Your task = Write out the material below again, line for line, without any images.

Given data =

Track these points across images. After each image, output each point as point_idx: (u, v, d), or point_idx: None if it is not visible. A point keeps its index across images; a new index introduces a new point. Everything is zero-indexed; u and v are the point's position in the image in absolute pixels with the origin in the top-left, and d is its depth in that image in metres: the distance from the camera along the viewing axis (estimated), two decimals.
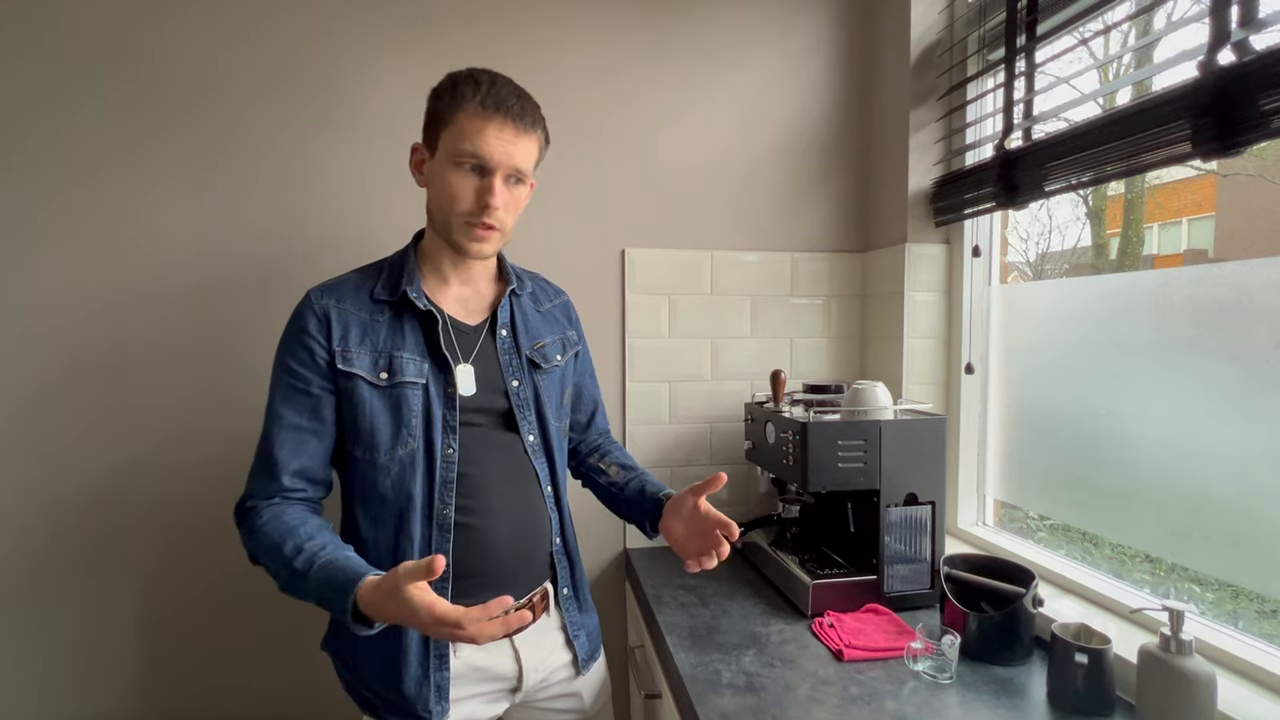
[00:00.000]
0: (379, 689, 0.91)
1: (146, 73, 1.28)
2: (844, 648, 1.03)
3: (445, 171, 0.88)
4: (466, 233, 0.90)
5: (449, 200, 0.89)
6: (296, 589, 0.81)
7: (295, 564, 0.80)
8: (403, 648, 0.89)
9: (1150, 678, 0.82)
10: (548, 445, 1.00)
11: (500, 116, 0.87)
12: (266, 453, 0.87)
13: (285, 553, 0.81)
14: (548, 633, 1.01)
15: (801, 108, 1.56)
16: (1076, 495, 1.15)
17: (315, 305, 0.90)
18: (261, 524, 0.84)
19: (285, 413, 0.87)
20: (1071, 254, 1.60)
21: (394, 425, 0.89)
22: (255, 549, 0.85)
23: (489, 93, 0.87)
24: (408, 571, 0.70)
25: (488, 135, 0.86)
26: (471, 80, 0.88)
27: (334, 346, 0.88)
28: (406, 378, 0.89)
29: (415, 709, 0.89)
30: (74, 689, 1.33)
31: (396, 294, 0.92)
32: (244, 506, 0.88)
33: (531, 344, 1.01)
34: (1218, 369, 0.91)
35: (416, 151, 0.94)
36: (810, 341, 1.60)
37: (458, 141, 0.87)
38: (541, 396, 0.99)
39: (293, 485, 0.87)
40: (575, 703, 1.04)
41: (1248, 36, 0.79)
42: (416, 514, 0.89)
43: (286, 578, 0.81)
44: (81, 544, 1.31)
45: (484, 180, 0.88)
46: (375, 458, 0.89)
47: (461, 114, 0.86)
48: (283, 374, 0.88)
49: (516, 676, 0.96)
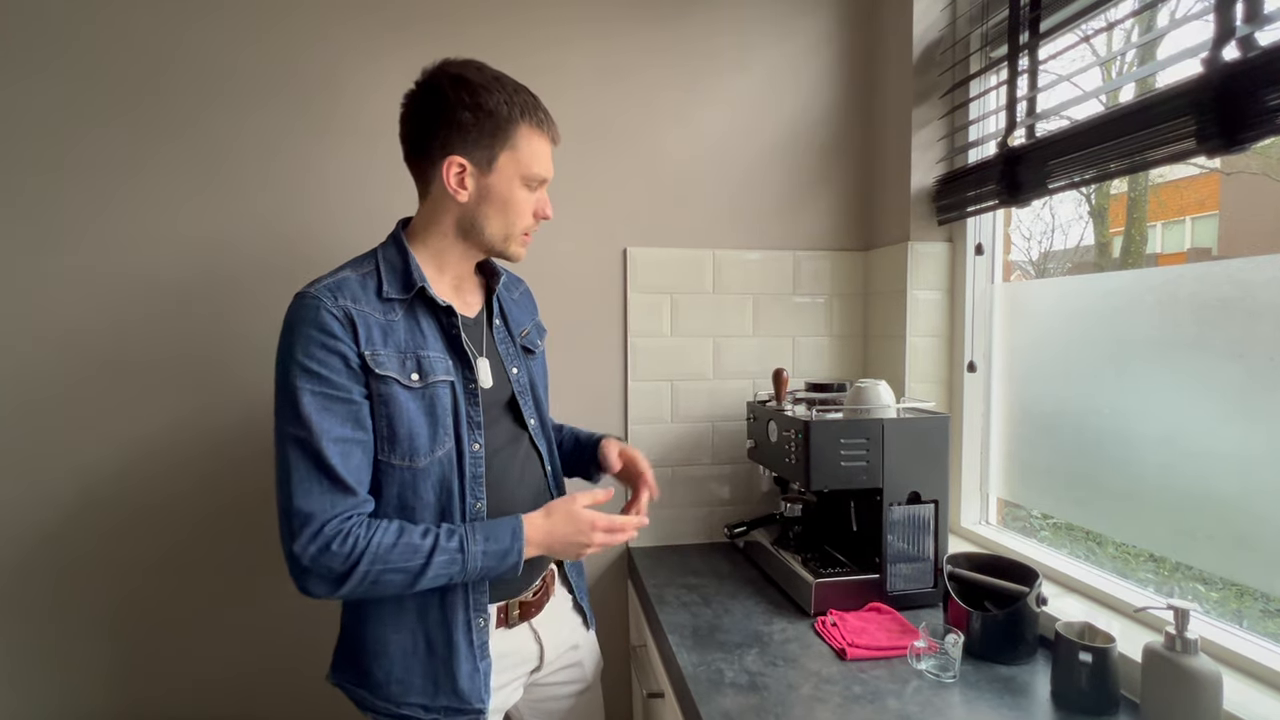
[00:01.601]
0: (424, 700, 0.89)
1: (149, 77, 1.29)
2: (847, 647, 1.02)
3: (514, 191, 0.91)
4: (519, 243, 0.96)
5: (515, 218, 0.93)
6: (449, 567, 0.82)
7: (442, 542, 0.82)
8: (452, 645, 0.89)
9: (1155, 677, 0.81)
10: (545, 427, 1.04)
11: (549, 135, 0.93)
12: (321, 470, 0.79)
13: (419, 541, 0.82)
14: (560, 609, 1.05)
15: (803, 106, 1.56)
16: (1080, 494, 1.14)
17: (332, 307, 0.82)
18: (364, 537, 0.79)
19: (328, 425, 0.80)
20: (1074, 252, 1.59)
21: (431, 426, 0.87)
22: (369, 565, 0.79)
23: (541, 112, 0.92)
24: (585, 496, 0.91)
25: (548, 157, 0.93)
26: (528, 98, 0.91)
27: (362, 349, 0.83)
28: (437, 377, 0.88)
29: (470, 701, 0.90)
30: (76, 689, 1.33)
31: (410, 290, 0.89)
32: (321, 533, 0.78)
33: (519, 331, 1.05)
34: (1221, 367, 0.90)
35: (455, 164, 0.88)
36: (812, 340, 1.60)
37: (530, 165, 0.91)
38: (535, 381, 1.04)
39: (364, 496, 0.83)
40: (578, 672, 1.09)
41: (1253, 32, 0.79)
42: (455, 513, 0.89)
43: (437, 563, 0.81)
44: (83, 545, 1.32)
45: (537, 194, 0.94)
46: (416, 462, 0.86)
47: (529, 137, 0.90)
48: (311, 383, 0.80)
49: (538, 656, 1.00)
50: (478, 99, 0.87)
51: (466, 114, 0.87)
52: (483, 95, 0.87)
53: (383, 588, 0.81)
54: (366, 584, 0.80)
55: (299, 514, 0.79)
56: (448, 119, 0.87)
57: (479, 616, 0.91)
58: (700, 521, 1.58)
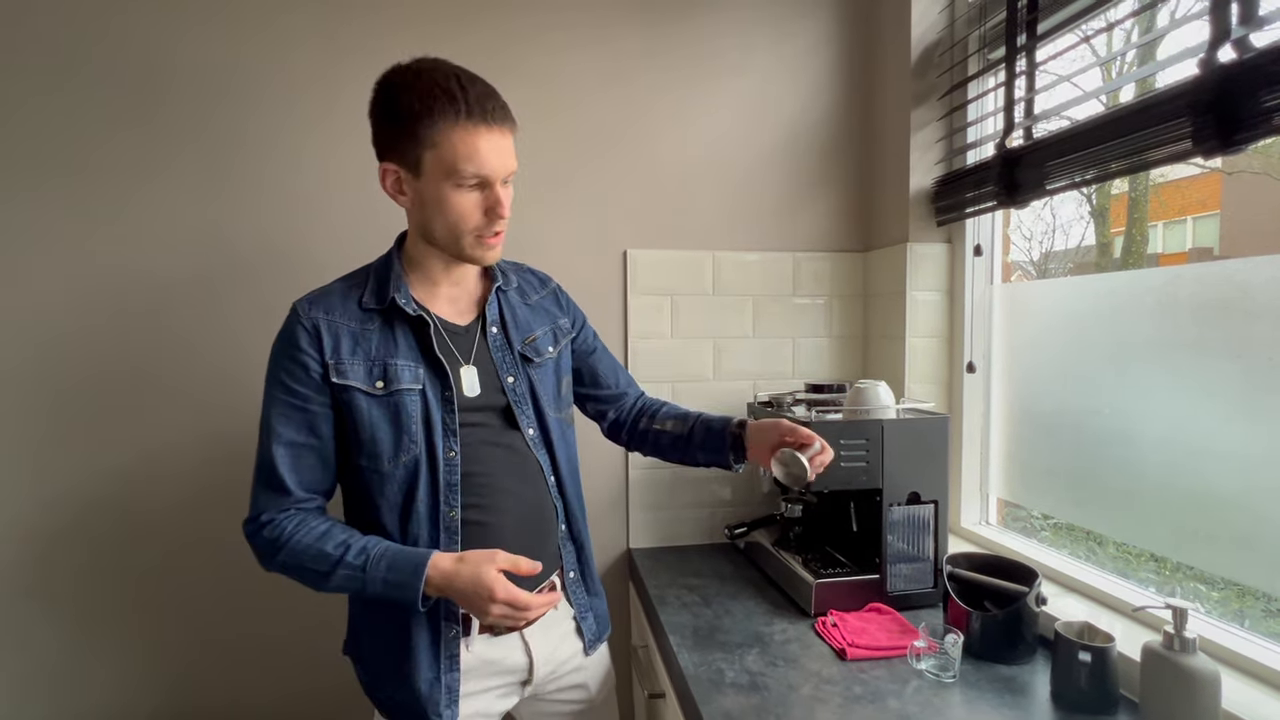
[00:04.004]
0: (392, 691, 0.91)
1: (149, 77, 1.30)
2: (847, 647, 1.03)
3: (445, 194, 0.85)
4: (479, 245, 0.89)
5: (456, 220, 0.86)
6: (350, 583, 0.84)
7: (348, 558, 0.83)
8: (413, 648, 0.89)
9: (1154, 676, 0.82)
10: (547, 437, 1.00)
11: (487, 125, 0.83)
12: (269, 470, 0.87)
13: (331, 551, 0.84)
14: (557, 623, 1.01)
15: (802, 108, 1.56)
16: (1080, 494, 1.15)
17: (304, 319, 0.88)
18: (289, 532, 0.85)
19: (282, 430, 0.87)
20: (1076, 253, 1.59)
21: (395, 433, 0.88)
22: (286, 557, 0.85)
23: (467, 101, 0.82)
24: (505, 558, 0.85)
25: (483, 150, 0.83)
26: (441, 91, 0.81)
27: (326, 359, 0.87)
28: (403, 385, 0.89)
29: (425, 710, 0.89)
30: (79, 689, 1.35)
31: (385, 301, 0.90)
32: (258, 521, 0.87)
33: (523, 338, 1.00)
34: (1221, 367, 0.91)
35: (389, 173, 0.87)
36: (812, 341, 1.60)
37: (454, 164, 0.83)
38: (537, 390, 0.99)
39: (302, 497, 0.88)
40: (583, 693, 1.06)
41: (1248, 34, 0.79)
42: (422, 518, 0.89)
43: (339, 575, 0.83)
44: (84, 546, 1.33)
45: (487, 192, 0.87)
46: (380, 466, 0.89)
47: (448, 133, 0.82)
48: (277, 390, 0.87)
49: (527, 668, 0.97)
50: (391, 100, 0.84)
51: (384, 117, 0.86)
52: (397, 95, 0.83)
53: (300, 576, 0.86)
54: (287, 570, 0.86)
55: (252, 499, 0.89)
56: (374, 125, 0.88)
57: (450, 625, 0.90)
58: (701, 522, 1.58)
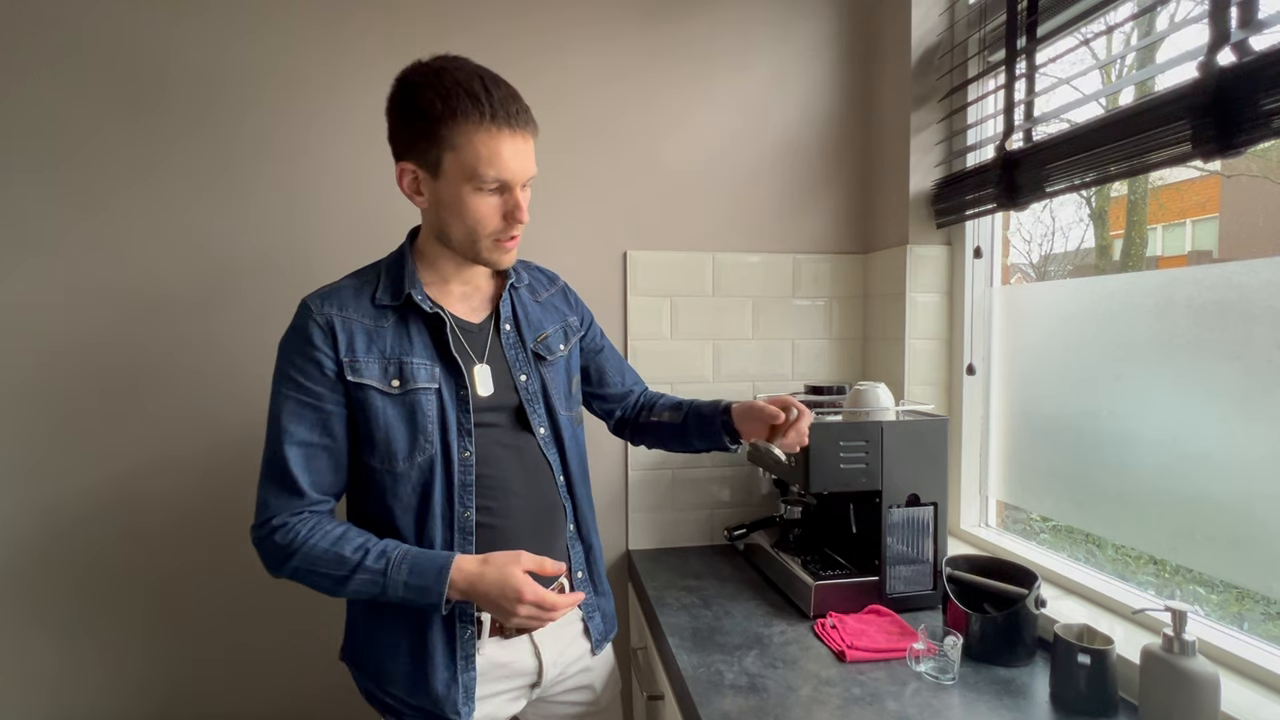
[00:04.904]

Written response =
Track these points across images. After each image, output each point as point_idx: (u, v, d), or point_idx: None if it is not visible. A point keeps its index across images; a new index introduces a new point. Everything is zero-indexed; u and v are the point's position in the image in absolute pixels with the origin in the top-left, and d is its depth in that image in metres: the distance from the camera along the viewing axis (estimated), two decimals.
[00:00.000]
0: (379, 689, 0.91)
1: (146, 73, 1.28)
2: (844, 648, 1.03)
3: (445, 171, 0.88)
4: (466, 233, 0.90)
5: (449, 200, 0.89)
6: (296, 589, 0.81)
7: (295, 564, 0.80)
8: (403, 648, 0.89)
9: (1150, 678, 0.82)
10: (548, 445, 1.00)
11: (500, 116, 0.87)
12: (266, 453, 0.87)
13: (285, 553, 0.81)
14: (548, 633, 1.01)
15: (801, 108, 1.56)
16: (1076, 495, 1.15)
17: (315, 305, 0.90)
18: (261, 524, 0.84)
19: (285, 413, 0.87)
20: (1071, 254, 1.60)
21: (394, 425, 0.89)
22: (255, 549, 0.85)
23: (489, 93, 0.87)
24: (408, 571, 0.70)
25: (488, 135, 0.86)
26: (471, 80, 0.88)
27: (334, 346, 0.88)
28: (406, 378, 0.89)
29: (415, 709, 0.89)
30: (74, 689, 1.33)
31: (396, 294, 0.92)
32: (244, 506, 0.88)
33: (531, 344, 1.01)
34: (1218, 369, 0.91)
35: (416, 151, 0.94)
36: (810, 341, 1.60)
37: (458, 141, 0.87)
38: (541, 396, 0.99)
39: (293, 485, 0.87)
40: (575, 703, 1.04)
41: (1248, 36, 0.79)
42: (416, 514, 0.89)
43: (286, 578, 0.81)
44: (81, 544, 1.31)
45: (484, 180, 0.88)
46: (375, 458, 0.89)
47: (461, 114, 0.86)
48: (283, 374, 0.88)
49: (516, 676, 0.96)
[00:01.601]
0: (424, 700, 0.89)
1: (149, 77, 1.29)
2: (847, 647, 1.02)
3: (514, 191, 0.91)
4: (519, 243, 0.96)
5: (515, 218, 0.93)
6: (449, 567, 0.82)
7: (442, 542, 0.82)
8: (452, 645, 0.89)
9: (1155, 677, 0.81)
10: (545, 427, 1.04)
11: (549, 135, 0.93)
12: (321, 470, 0.79)
13: (419, 541, 0.82)
14: (560, 609, 1.05)
15: (803, 106, 1.56)
16: (1080, 494, 1.14)
17: (332, 307, 0.82)
18: (364, 537, 0.79)
19: (328, 425, 0.80)
20: (1074, 252, 1.59)
21: (431, 426, 0.87)
22: (369, 565, 0.79)
23: (541, 112, 0.92)
24: (585, 496, 0.91)
25: (548, 157, 0.93)
26: (528, 98, 0.91)
27: (362, 349, 0.83)
28: (437, 377, 0.88)
29: (470, 701, 0.90)
30: (76, 689, 1.33)
31: (410, 290, 0.89)
32: (321, 533, 0.78)
33: (519, 331, 1.05)
34: (1221, 367, 0.90)
35: (455, 164, 0.88)
36: (812, 340, 1.60)
37: (530, 165, 0.91)
38: (535, 381, 1.04)
39: (364, 496, 0.83)
40: (578, 672, 1.09)
41: (1253, 32, 0.79)
42: (455, 513, 0.89)
43: (437, 563, 0.81)
44: (83, 545, 1.32)
45: (537, 194, 0.94)
46: (416, 462, 0.86)
47: (529, 137, 0.90)
48: (311, 383, 0.80)
49: (538, 656, 1.00)
50: (478, 99, 0.87)
51: (466, 114, 0.87)
52: (483, 95, 0.87)
53: (383, 588, 0.81)
54: (366, 584, 0.80)
55: (299, 514, 0.79)
56: (448, 119, 0.87)
57: (479, 616, 0.91)
58: (700, 521, 1.58)
[00:04.004]
0: (392, 691, 0.91)
1: (149, 77, 1.30)
2: (847, 647, 1.03)
3: (445, 194, 0.85)
4: (479, 245, 0.89)
5: (456, 220, 0.86)
6: (350, 583, 0.84)
7: (348, 558, 0.83)
8: (413, 648, 0.89)
9: (1154, 676, 0.82)
10: (547, 437, 1.00)
11: (487, 125, 0.83)
12: (269, 470, 0.87)
13: (331, 551, 0.84)
14: (557, 623, 1.01)
15: (802, 108, 1.56)
16: (1080, 494, 1.15)
17: (304, 319, 0.88)
18: (289, 532, 0.85)
19: (282, 430, 0.87)
20: (1076, 253, 1.59)
21: (395, 433, 0.88)
22: (286, 557, 0.85)
23: (467, 101, 0.82)
24: (505, 558, 0.85)
25: (483, 150, 0.83)
26: (441, 91, 0.81)
27: (326, 359, 0.87)
28: (403, 385, 0.89)
29: (425, 710, 0.89)
30: (79, 689, 1.35)
31: (385, 301, 0.90)
32: (258, 521, 0.87)
33: (523, 338, 1.00)
34: (1221, 367, 0.91)
35: (389, 173, 0.87)
36: (812, 341, 1.60)
37: (454, 164, 0.83)
38: (537, 390, 0.99)
39: (302, 497, 0.88)
40: (583, 693, 1.06)
41: (1248, 34, 0.79)
42: (422, 518, 0.89)
43: (339, 575, 0.83)
44: (84, 546, 1.33)
45: (487, 192, 0.87)
46: (380, 466, 0.89)
47: (448, 133, 0.82)
48: (277, 390, 0.87)
49: (527, 668, 0.97)
50: (391, 100, 0.84)
51: (384, 117, 0.86)
52: (397, 95, 0.83)
53: (300, 576, 0.86)
54: (287, 570, 0.86)
55: (252, 499, 0.89)
56: (374, 125, 0.88)
57: (450, 625, 0.90)
58: (701, 522, 1.58)
[00:04.904]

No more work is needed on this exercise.